Question

${10^{24}}$ molecules of solute are dissolved in ${10^{25}}$ molecules of solvent, the mole fraction of solute in solution is:
A. $0.09$
B. $0.08$
C. $0.07$
D. $0.9$

Answer 1

Mole can be defined as the amount of substance that contains as many elementary entities as there are atoms in $0.012{\text{kg}}$ of carbon-12. The entities may be atoms, molecules, ions or other particles. Mole fraction is the number of moles of solute divided by the total number of moles in the solution.
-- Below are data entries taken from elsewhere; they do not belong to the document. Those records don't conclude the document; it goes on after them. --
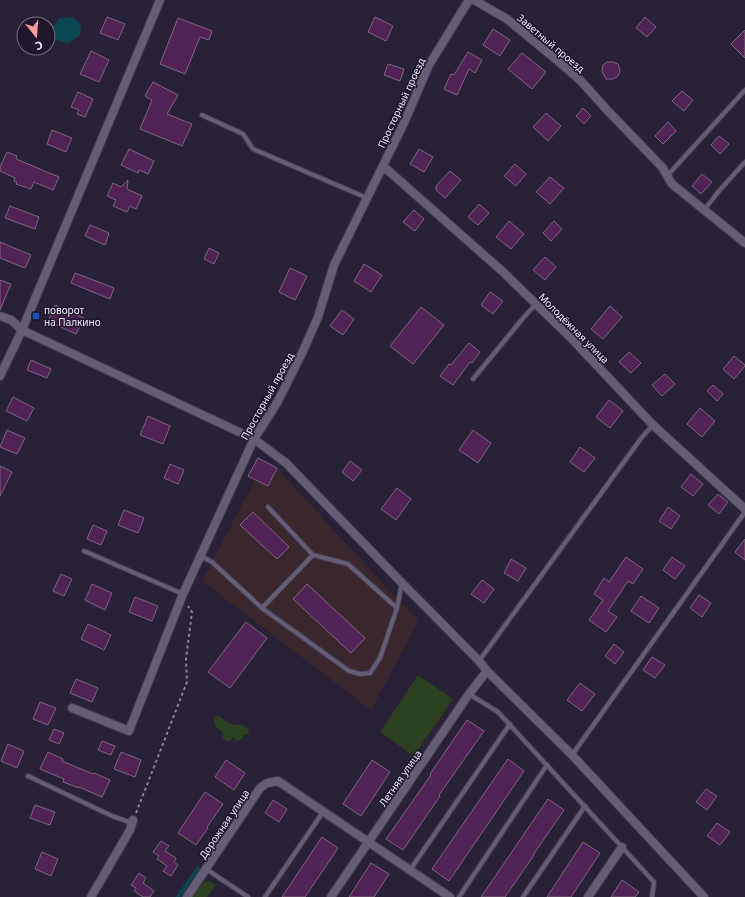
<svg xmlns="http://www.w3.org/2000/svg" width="745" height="897" viewBox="0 0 745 897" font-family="'Noto Sans',sans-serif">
<rect width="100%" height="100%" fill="#292137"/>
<polygon fill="#3a272d" points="277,468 398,600 419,620 371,710 202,581 255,480 268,486"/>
<g fill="#2b401e">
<polygon points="418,675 453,699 414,756 380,732"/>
<path d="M218,715C220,718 230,724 232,724C235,725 240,725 243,725L248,729L249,732L248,734L243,735V738L240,740L236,741L234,737C231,741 230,741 226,741L223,738L222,732L215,726L214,718Z"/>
<polygon points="208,881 212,882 216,885 207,897 192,897 201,884"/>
</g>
<polygon fill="#0a4652" points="73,17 81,24 80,35 68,44 52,38 52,27 60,18"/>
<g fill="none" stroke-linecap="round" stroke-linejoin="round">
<polyline stroke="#0a4652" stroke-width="3.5" points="178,897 198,868"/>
</g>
<g fill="#512255" stroke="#7a657b">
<polygon points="107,17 125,24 118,40 100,33"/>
<polygon points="375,17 393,26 386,41 368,32"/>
<polygon points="645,17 656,27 647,37 636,28"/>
<polygon points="178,18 212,31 209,40 200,37 185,74 160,64"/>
<polygon points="493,29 510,40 500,56 483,45"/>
<polygon points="745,30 745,58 731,44"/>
<polygon points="91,51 109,60 99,82 80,74"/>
<polygon points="468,52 482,60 475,73 469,69 457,95 444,89 451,74 454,75"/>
<polygon points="522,53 546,72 532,89 508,69"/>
<polygon points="607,62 613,62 618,64 620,70 619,74 617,77 613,79 606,79 602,71 603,65"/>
<polygon points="388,64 404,69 400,81 384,75"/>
<polygon points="153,82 178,95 167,114 192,124 182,146 140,129 152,100 145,96"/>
<polygon points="682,91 693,100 684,111 672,101"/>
<polygon points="78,92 93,99 85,117 77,114 79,110 71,107"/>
<polygon points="583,108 591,116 584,124 576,116"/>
<polygon points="546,113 561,126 548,141 533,127"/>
<polygon points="668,122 676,131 663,144 655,136"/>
<polygon points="52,130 72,138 66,152 47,144"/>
<polygon points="719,136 729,144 720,154 711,145"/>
<polygon points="129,149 154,161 148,174 139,170 138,173 121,165"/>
<polygon points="419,149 433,157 424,172 410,164"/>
<polygon points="7,152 17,156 16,159 59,177 53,190 34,182 31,189 16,184 17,182 14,181 15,178 0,171 0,167"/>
<polygon points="515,164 526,174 516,186 504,176"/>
<polygon points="450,171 461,180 445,198 436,190 436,186"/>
<polygon points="702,174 712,182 701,194 692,186"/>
<polygon points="550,177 564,188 550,204 536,192"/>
<polygon points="128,180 127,189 142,196 136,209 130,206 127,212 113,206 116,200 107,196 113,183 121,187"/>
<polygon points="479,204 489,213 478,225 468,217"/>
<polygon points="10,206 39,217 35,229 5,218"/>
<polygon points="414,210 424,219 415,231 403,222"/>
<polygon points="509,221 524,234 511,249 496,237"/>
<polygon points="554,221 562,229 551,241 543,233"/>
<polygon points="90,225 109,233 105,245 85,236"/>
<polygon points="0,242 31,255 25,268 0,258"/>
<polygon points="209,248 219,253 214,264 204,259"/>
<polygon points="545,257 556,267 545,280 533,270"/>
<polygon points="364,264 382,275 371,292 354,281"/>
<polygon points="290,268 307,276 295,300 279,292"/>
<polygon points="75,273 114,288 110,299 71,283"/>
<polygon points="0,280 11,284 0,310"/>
<polygon points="490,292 503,301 493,314 481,305"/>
<polygon points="55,305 84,318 76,334 48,321"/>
<polygon points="610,306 622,317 603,339 591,329"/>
<polygon points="421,307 444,325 413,364 390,346"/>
<polygon points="342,310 354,319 343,335 330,326"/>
<polygon points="469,343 480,352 472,363 470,362 453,385 440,376 449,364 451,365"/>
<polygon points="629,352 641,363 631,373 619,362"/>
<polygon points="734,356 745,365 745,366 734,379 723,369"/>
<polygon points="31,360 51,369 47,378 27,370"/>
<polygon points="665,374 675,384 662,396 652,385"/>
<polygon points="713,385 723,394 717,401 707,391"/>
<polygon points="13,397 34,408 27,421 6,411"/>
<polygon points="609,400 623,411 610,428 596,417"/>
<polygon points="700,408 715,421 702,437 687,424"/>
<polygon points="148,416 170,426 163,444 140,435"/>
<polygon points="7,430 25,438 17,454 0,447"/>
<polygon points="473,430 491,443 478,463 459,450"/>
<polygon points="580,447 595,458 584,472 570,462"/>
<polygon points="258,458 277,468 268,486 248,476"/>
<polygon points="350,461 362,470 353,481 342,472"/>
<polygon points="170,464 184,470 178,484 164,478"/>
<polygon points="0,466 12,472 0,496"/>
<polygon points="691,474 703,484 693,496 681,487"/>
<polygon points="397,488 411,499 396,520 381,509"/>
<polygon points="718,494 728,502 719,514 708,505"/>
<polygon points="668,507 680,516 671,529 659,521"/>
<polygon points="124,510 144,518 138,533 118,525"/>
<polygon points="253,512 289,547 277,559 240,525"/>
<polygon points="93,525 107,531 101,545 87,539"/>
<polygon points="745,539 745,560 735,552"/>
<polygon points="626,557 643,569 633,584 628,581 608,611 617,617 606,632 589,620 603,600 594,594 604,578 609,582"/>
<polygon points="672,557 685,566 675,579 663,570"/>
<polygon points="511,559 526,568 518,581 504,573"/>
<polygon points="61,574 72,579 64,596 53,591"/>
<polygon points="482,580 494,589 484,603 471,594"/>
<polygon points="92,584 112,593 105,610 85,600"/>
<polygon points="307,584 365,638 351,653 293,599"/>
<polygon points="699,595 711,603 702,617 690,608"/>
<polygon points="641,596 659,608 649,623 631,611"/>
<polygon points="135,597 158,606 152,621 129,612"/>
<polygon points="246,622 267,638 230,688 208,672"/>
<polygon points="88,624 111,635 104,650 81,639"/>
<polygon points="614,644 624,652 615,664 605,656"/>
<polygon points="652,657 665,665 655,678 643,670"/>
<polygon points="76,679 98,688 92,702 70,693"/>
<polygon points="580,683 595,694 582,711 567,700"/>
<polygon points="40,702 56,708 48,725 33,719"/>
<polygon points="467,720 484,731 439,795 440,796 403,850 386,839 431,775 430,774"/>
<polygon points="54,729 64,733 59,744 49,740"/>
<polygon points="102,741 115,746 111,755 98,750"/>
<polygon points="8,744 24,751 17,768 1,761"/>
<polygon points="48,752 63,759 62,761 93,774 94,773 110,780 102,797 79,787 79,788 63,782 64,779 40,769"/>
<polygon points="121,752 141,760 135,777 114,769"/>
<polygon points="508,759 524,771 449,881 432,869"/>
<polygon points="226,760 245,773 234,790 215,777"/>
<polygon points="372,760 390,772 361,816 343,804"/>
<polygon points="706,789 717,796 707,810 696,802"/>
<polygon points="205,792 223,804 207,827 208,828 196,845 178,833"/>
<polygon points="548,799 564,810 533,855 534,855 505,897 481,897"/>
<polygon points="273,800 287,809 279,822 265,813"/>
<polygon points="35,805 55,812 50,825 30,818"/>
<polygon points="717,823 730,832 720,845 707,836"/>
<polygon points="322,837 338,848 305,897 282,897"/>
<polygon points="161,841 169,846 165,851 176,858 174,862 178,865 171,876 163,871 167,866 157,859 159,856 153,852"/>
<polygon points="583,842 600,853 571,897 547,897"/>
<polygon points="42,852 58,859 51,876 35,869"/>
<polygon points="371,863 389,874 374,897 349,897"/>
<polygon points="139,873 146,878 143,883 154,891 150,897 143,897 134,891 136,888 131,885"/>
<polygon points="622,880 639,892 635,897 611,897"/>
</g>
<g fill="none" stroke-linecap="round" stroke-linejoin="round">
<g stroke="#433b4e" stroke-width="6">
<g id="service">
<polyline points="202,115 243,134 253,149 367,198"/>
<polyline points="667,176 745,90"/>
<polyline points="704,210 719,191 745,162"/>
<polyline points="473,379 524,317 536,304"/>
<polyline points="84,551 183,594"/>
<polyline points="313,555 348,564 397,608"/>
<polyline points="201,556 212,562 262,608 313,555 268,507"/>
<polyline points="262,608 349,671 360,674 370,673 380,658 397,608 402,583"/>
<polyline points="479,661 642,437 653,425"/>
<polyline points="469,694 498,712 654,882 652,897"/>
<polyline points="572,755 745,512"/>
<polyline points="28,776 112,816 132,823"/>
<polyline points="206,869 248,897"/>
<polyline points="410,870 510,724"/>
<polyline points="265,897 323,812"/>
<polyline points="459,897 547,765"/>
<polyline points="523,897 585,806"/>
</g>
</g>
<g stroke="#433b4e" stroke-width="10">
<g id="minor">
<polyline points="474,0 507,19 559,62 580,80 608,111 662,167 672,184 745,243"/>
<polyline points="383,166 502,271 572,339 653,425 745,509"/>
<polyline points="0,316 11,320 22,330 254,439 286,463 402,583 479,661 487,671 572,755 704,897"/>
<polyline points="0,376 22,330 160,0"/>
<polyline points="72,708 129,731 183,594 254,439 278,401 303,351 318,317 334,265 404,123 429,65 469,0"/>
<polyline points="91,897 130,830 133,820"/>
<path d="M187,897L260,788L267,783L278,781C335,820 393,858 450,897"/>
<polyline points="331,897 469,694 487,671"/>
<polyline points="588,897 622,847"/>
</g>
</g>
<polyline stroke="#888294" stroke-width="2" stroke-dasharray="3 3" stroke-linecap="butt" points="136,813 187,682 186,659 192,612 188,606"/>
<use href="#service" stroke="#655c75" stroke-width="4"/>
<use href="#minor" stroke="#655c75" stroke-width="8"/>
</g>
<rect fill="#1a4fb4" stroke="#20172c" stroke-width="1.5" x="32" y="312" width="8" height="8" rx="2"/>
<g text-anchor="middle" stroke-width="3" stroke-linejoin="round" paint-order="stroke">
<g font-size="10" fill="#efeaf9" stroke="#20172c">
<text transform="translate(551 43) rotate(40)" y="4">Заветный проезд</text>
<text transform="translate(401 103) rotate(-65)" y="4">Просторный проезд</text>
<text transform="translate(574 328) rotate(45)" y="4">Молодёжная улица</text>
<text transform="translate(267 396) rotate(-61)" y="4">Просторный проезд</text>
<text transform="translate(400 778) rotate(-55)" y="4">Летняя улица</text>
<text transform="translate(224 824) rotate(-56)" y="4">Дорожная улица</text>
</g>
<g font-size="10" fill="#efeaf9" stroke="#20172c" text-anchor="start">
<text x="44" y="314">поворот<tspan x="44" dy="12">на Палкино</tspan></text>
</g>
</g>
<g transform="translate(36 36) rotate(163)"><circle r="19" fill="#20172c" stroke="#736b7e"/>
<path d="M0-3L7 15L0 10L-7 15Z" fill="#f59b9c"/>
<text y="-6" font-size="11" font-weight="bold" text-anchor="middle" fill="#efeaf9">С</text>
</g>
</svg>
Complete step by step answer:
A mole is a certain amount of material corresponding to a specified number of molecules, atoms, electrons, or any other specified types of particles. The word has been introduced by William Ostwald. Later mole has been approved as an SI unit. In the SI system, a mole is composed of $6.022 \times {10^{23}}$ molecules. This number is called Avogadro number.
Number of moles can be represented as mass divided by molecular weight.
Mole fraction is simply the number of moles of a particular compound in a mixture or solution divided by the total number of moles in the mixture of solution.
Let’s consider the solute is named as A and the solvent is named as B. Number of moles of solute A is denoted by ${{\text{n}}_{\text{A}}}$ and number of moles of solvent B is denoted by ${{\text{n}}_{\text{B}}}$.
Therefore mole fraction of A can be expressed as:
${{\text{X}}_{\text{A}}} = \dfrac{{{{\text{n}}_{\text{A}}}}}{{{{\text{n}}_{\text{A}}} + {{\text{n}}_{\text{B}}}}}$
It is given that ${{\text{n}}_{\text{A}}} = {10^{24}}$and ${{\text{n}}_{\text{B}}} = {10^{25}}$.
Substituting these values in the above equation, we get
${{\text{X}}_{\text{A}}} = \dfrac{{{{10}^{24}}}}{{{{10}^{24}} + {{10}^{25}}}} = \dfrac{{{{10}^{24}}}}{{1.1 \times {{10}^{25}}}} = 0.09$
Therefore option A is correct.

Additional information- Mole fraction is temperature independent. A mixture of known mole fractions can be prepared by weighing the masses of constituents. When ideal gases are mixed, mole fraction can be expressed as ratio of partial pressure to total pressure of mixture.

Note:
Concentration can also be derived from the number of moles. Concentration generally refers to the quantity of some substance per unit volume. Mass per unit volume, moles per unit volume, parts per million, parts per million by volume, molarity, molality and normality are some ways of expressing concentration.